OKM Huskies' senior guard Melaina Corrado (centre) takes it hard to the rim against McMath's Caitlin Kippan (left) and Abby Bodden during B.C. AAA semifinal Friday at the LEC. (Photo by Howard Tsumura property of VarsityLetters.ca 2020. All Rights Reserved)
Feature High School Girls Basketball

Okanagan Mission Huskies revel in a defensive state of mind! Stops key an 11-0 run, win over McMath and berth in Saturday’s B.C. Triple A final

LANGLEY — When the Okanagan Mission Huskies came to Langley in mid-December for the Tsumura Basketball Invitational, they were an untested and relatively unknown entity in the world of B.C. high school girls basketball.

After they beat the Britannia Bruins in the championship final, however, they set in place an identity which has made them one of the most recognizable teams in the province.

And those traits of pressure defence, steals and transition basketball continued to remain the hallmark of their identity Friday, as Kelowna’s Huskies wore down Richmond’s R.A. McMath Wildcats to earn a berth in Saturday’s B.C. Triple A championship final, back on the same floor they won the TBI title on almost three months ago.

On Friday, trying to shake the pesky Wildcats who sat within a 48-42 score early in the third quarter, the OKM magic kicked in.

The Huskies, led by the dynamic play of its Grade 11 guard Lily Pink, cranked up their intensity and used an 11-0 run to build a 59-42 lead en route to an even eventual 80-67 triumph.

“I think we trust our process and we play to our strengths,” explained OKM senior point guard Melaina Corrado. “When we get stops, we’re able to transition and fast break. Once we get that down, we excel and that creates the energy we use to feed off each other.

It was through that organic process which Pink (23 points, 13 rebounds, five steals), Corrado (11 points), Grade 10 guard Tatum Wade (18 points, four steals) and Grade 11’s Devon Felt (10 points) and Makenna Jacklin (13 points) took turns combining for 65 points.

That defence will of course be a huge part of Saturday’s final as they face the winners of the tier’s second semifinal between Abbotsford and North Vancouver’s Argyle.

OKM’s Grade 10 harrier and middle-distance runner Tatum Wade may call basketball her second sport, but she was a presence Friday in the Final Four and was selected the Player of the Game. (Photo by Howard Tsumura property of VarsityLetters.ca 2020. All Rights Reserved)

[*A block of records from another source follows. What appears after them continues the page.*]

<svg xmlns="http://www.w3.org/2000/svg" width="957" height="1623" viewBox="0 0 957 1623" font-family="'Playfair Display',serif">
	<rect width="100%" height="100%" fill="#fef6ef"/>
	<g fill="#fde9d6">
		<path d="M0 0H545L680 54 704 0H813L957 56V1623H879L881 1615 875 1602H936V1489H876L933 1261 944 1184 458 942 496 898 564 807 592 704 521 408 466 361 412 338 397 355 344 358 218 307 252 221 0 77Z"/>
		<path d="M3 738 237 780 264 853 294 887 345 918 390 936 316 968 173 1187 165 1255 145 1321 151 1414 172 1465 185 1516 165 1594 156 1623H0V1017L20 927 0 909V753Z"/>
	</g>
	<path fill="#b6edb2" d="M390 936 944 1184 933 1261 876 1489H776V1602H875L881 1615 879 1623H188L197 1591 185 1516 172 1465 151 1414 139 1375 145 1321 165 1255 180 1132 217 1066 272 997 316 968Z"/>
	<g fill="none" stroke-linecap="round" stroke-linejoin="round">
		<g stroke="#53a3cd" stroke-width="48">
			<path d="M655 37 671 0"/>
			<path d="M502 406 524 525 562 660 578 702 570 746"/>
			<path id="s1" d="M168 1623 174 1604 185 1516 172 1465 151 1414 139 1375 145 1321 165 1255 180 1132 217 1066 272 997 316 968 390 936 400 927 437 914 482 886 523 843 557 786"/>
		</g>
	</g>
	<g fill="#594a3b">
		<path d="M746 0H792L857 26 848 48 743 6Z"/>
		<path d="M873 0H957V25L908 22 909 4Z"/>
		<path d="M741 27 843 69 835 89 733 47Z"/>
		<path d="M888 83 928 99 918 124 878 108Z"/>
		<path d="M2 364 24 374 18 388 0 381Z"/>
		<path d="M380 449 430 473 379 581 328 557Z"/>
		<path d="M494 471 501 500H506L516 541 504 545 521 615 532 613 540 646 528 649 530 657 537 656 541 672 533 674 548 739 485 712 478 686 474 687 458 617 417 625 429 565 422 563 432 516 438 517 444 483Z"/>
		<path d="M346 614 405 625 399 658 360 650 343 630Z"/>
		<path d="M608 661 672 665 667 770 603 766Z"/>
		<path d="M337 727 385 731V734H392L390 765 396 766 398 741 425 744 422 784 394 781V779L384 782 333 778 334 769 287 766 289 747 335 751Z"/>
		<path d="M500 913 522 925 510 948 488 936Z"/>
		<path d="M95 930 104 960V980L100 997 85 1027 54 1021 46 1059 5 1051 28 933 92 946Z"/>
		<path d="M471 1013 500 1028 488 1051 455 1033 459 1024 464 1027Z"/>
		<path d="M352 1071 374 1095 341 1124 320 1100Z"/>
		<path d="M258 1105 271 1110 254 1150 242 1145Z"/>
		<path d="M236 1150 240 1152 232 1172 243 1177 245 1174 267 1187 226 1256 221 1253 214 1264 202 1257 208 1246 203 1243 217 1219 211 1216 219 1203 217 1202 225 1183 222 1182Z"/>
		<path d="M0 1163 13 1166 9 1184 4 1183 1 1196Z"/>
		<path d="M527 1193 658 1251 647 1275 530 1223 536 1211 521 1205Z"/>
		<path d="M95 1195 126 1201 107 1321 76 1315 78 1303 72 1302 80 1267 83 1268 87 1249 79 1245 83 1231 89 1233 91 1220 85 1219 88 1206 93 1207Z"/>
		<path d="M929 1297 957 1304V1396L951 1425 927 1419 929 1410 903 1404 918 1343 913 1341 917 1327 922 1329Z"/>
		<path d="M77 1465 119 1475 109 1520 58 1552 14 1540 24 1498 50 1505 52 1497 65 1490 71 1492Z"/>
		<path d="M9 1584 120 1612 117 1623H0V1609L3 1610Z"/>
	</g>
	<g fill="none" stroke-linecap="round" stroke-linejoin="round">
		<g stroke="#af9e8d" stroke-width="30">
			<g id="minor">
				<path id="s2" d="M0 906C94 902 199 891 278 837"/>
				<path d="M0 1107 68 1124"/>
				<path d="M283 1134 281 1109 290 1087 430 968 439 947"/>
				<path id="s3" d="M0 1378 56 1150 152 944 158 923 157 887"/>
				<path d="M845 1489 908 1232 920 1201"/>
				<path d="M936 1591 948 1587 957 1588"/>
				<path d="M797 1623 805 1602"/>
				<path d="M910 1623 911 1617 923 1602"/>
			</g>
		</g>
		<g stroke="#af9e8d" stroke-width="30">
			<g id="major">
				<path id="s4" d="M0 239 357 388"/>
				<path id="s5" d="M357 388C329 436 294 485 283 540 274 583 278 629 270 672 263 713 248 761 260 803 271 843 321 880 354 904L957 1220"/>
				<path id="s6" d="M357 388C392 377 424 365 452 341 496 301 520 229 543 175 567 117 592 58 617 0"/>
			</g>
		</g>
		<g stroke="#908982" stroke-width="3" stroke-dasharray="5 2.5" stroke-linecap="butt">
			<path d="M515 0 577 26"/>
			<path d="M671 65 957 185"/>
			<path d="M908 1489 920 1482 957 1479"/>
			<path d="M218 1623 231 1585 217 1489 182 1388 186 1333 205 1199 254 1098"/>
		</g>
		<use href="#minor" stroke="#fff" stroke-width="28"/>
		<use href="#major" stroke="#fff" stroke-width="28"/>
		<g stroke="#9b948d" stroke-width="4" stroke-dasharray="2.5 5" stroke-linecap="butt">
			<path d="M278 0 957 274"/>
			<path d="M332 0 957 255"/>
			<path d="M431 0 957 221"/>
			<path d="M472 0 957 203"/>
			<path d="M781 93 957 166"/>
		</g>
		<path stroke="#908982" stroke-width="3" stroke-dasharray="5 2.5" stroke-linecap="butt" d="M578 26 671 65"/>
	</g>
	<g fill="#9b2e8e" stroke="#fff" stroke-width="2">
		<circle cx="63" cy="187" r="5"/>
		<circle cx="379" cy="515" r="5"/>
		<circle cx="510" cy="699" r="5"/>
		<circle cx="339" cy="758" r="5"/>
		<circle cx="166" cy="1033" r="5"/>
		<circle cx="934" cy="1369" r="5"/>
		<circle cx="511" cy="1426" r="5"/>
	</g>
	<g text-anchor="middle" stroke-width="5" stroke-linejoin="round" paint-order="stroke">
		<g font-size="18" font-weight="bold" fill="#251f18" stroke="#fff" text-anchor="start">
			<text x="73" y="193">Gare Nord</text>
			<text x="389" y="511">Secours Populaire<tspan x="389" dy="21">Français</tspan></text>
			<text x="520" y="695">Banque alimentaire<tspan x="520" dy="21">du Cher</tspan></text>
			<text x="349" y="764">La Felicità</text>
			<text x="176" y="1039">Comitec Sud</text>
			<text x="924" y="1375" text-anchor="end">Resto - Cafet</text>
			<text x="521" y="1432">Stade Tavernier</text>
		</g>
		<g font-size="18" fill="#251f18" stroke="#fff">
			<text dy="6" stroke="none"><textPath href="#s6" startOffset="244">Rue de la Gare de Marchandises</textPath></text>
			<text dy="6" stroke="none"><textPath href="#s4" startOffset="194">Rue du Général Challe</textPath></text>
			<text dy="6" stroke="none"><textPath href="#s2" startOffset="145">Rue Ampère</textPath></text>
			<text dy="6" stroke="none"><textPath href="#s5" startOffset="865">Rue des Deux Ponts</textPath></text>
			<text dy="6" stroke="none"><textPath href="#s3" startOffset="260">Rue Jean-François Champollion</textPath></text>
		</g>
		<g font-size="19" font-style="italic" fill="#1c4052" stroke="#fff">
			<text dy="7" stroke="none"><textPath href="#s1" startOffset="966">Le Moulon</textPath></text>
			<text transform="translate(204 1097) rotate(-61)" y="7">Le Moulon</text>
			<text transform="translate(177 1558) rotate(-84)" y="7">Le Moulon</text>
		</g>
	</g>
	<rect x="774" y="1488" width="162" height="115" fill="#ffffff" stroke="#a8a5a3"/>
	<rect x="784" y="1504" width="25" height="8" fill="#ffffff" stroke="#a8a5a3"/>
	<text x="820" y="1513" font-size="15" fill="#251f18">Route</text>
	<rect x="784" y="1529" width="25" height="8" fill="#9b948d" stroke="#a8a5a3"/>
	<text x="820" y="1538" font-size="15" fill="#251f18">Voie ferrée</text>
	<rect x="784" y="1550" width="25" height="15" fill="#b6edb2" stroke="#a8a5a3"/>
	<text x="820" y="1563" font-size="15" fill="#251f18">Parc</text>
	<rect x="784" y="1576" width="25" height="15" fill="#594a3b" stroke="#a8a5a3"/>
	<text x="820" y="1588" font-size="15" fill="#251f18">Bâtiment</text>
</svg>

And when you ask OKM head coach Meghan Faust about characteristics of her team’s defence, it’s readily apparent it’s as much about attitude as it is schematics.

“Whenever we step up our defence, and we remember to do the little things we’ve talked about all year, do those little things which set you apart from your opponent, from even your own teammates, you get stops and all of that leads to our transition,” Faust said. 

It’ a very different world for OKM girls hoops than it was 12 months ago, when they won an 11th hour wildcard qualifier to the join the Triple A field, but wound up losing in the quarterfinals.

“Right now, it’s surreal,” said Corrado. “At the start of the year, we set our goal to make it to the final, and it’s crazy that it’s actually here. The time is now and our team is ready. We have ‘FAMILY’ written across our t-shirts and we hundred percent mean it. We are a family and I can’t imagine my life without all of these girls.”

Marina Radocaj, the 6-foot-2 Grade 9, had 18 points and 12 rebounds to lead the Wildcats.

McMath senior point guard Liz Kennedy wrapped up her high school career as far as the championship side of the draw is concerned, with 14 points and six rebounds.

Kennedy will next season play for the X-Women at St. Francis Xavier University in Antigonish, Nova Scotia.